Plan. Act. Assess. Adjust.

Plan. There’s no doubt that we need to work on being more open to change. We should find opportunities to practice change, but even though we don’t need to look for perfect opportunities we should certainly put enough planning in to know that we’re not jumping into something completely asinine. Put a little thought into what you should do next.

Act. We need to build the muscle that helps us take the leap. How many good ideas have we had that we were still too scared to follow through with? If you’re anything like me then it’s countless.

Assess. Pay attention. I’ve had a lot of “great” ideas that turned out to be pretty terrible once I got a few steps into them, and my pride has a way of keeping me moving along the original path for way to long in the name of perseverance and grit. Perseverance and grit are pretty stupid excuses for beating your head against a wall trying to get something to work which you’ve already figured out won’t work. Pay some attention, have some awareness, and be prepared to admit when an idea just wasn’t what you thought it was when you were in planning.

Adjust. Even the best ideas I’ve had haven’t been planned out 100% perfectly. At best I’ve needed to make small changes throughout the process as I’ve learned more through acting and paying attention to what the actual process and execution of the plan is like. At worst I’ve hit a wall and realized the plan needs to be scrapped altogether. Whether adjustments are minor or major, we need to be tuned into what needs to be done to optimize the system or shut it down and start planning the next big (or little) change.

Get to Work: Action Items

(More like a mini-manifesto this time but we’ll roll with it)

Plan for change.

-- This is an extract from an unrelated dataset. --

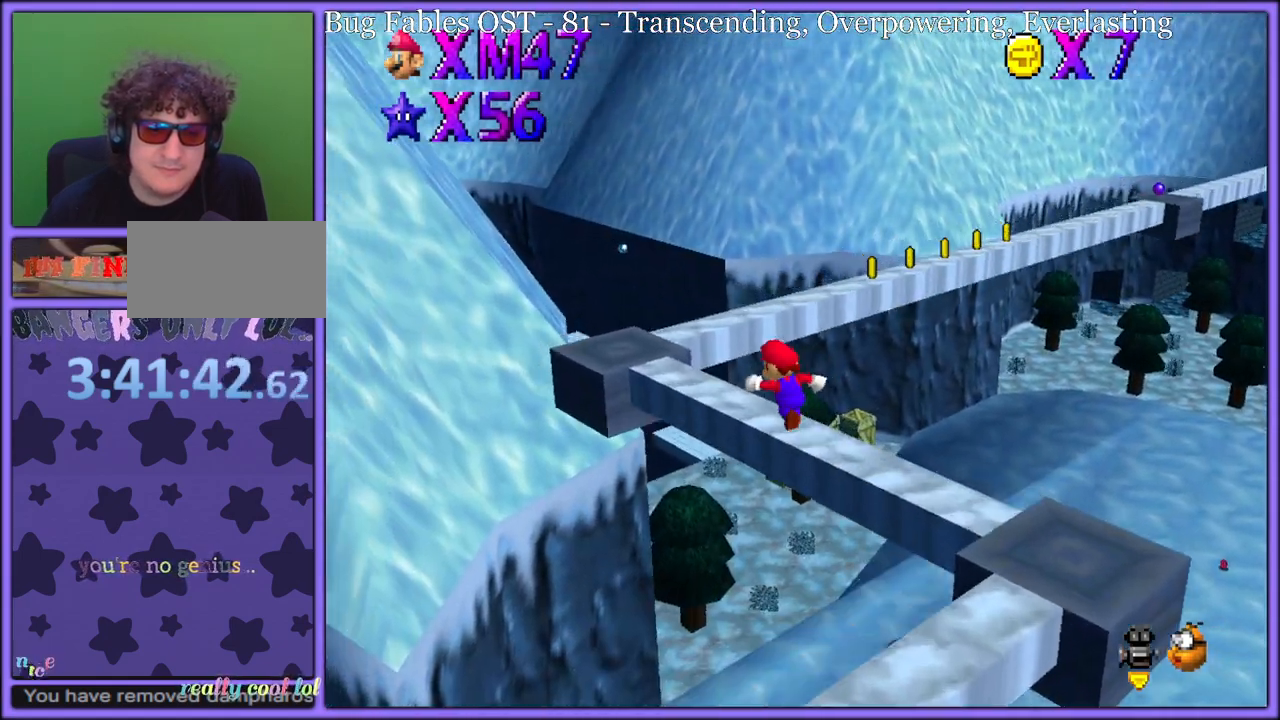
{"buttons": [], "left_stick": "up-right", "button_events": []}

Planning is where you’ll find if a change is viable, where your instincts will tell you whether it’s necessary and beneficial, and where you’ll build the confidence to take the leap.

Consistent small and well-planned change (with some big ones sprinkled in there) looks a whole lot like growth. You’re a smart cookie. You’ll know when your ideas are good, when they can use some refinement, and when it’s time to burn it down and start on something new.

This post isn’t to get you to just go turn every routine you have upside down for the sake of revision. Some of your current routines are incredibly well-developed and hugely beneficial, and those you should hold on to and teach me how to do. What I’m encouraging you to do is take an honest look at the habits and routines you have and assess which ones are the good ones and which ones are bad. Grow in confidence in your good habits and lean into them when you can, and start making plans for how to adjust your bad habits to turn them into good habits.

Those are your action items. Assess your self and your habits. Start thinking of small changes you can make, new habits you can form, or places where you know you aren’t satisfied with the status quo and need to make a plan to break out of it. Rome wasn’t built in a day, but it took real workers real days to build it. Start building.